Social Security Isn’t Enough

As long as the Social Security system remains stable and funded, you can expect Social Security to provide up to 38% of the income you’ll need in retirement.  In order to make up the difference, you’ll need to set aside money during your working years to grow your personal savings.


Inflation Is Not Your Friend

No doubt you’ve heard about penny candy and nickel sodas. Don’t you wish a soda cost a nickel now? That’s inflation working against you. Since 1984, inflation has averaged between 3 - 3.5% per year. If this trend continues, something that costs $100 today will cost $180 in 20 years. These rising prices mean that you will need more money in retirement if you want to maintain your current lifestyle.


Living Longer Means A Longer Retirement

Healthy lifestyles and modern health advances allow people to live longer. As we live longer, we need our retirement savings to last longer. Make sure you don’t outlive your savings—be sure to set aside enough money during your working years to last throughout your retirement.

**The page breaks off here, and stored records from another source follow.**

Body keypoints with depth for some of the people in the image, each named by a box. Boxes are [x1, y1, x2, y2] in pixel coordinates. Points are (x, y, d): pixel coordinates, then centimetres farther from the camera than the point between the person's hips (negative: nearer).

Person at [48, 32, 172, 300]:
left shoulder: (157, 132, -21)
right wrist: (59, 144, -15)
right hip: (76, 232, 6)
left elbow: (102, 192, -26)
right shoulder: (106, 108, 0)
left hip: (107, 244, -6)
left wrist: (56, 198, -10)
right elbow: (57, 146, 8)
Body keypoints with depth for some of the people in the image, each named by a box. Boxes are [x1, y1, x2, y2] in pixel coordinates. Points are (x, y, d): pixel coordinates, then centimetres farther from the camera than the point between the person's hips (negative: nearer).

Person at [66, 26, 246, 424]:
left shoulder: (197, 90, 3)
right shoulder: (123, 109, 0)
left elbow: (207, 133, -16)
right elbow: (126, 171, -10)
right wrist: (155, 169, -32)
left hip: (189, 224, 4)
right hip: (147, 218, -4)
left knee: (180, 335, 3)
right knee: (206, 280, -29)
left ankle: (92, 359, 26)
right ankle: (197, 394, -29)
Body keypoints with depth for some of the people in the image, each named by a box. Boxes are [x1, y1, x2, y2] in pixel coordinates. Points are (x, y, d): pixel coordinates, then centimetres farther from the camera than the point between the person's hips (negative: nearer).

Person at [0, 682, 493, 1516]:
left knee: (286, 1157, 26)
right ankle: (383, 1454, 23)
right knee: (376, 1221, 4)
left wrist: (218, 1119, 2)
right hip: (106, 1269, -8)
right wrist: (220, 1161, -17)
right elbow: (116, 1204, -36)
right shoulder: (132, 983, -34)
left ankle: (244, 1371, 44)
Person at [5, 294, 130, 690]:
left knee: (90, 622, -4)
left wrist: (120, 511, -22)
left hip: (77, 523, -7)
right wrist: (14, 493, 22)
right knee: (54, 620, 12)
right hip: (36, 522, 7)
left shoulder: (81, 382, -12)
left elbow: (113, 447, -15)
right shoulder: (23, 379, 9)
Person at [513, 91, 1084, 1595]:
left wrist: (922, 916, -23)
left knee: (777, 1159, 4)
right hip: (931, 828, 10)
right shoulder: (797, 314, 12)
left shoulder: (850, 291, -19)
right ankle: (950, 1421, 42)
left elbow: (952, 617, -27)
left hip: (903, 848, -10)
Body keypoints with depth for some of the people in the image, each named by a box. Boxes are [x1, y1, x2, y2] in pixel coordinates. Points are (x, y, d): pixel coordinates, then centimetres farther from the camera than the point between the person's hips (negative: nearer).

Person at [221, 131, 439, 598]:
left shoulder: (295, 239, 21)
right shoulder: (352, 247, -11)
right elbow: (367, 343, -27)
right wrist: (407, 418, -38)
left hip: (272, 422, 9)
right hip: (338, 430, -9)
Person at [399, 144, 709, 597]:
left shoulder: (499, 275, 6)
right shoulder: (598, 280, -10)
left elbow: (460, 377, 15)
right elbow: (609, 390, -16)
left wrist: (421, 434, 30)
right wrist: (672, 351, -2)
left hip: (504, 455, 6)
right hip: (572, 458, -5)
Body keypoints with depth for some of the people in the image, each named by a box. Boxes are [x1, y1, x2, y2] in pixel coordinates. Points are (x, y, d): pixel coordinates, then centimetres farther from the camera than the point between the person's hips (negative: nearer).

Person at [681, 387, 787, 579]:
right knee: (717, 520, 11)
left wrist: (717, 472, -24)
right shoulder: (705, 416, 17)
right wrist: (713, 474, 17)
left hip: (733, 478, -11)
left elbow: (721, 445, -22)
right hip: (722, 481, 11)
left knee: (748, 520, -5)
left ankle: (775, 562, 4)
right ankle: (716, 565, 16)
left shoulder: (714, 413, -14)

Setting the Right Expectations about Returns

Perhaps the most important investing principle to remember is to set realistic and logical expectations for your investment returns. Although some investment options available in your retirement savings plan will produce unusually large rates of return in certain years, rarely—if ever—are these returns sustained for prolonged periods.  If you expect higher returns than are realistic, you will end up under-saving for your retirement.  Part of setting the right expectations is to discover and recognize the type of investor you are—can you handle risk? Do you prefer to keep it simple? Do you have a long time to invest or only a few years? Knowing this will make saving for retirement rewarding and less stressful.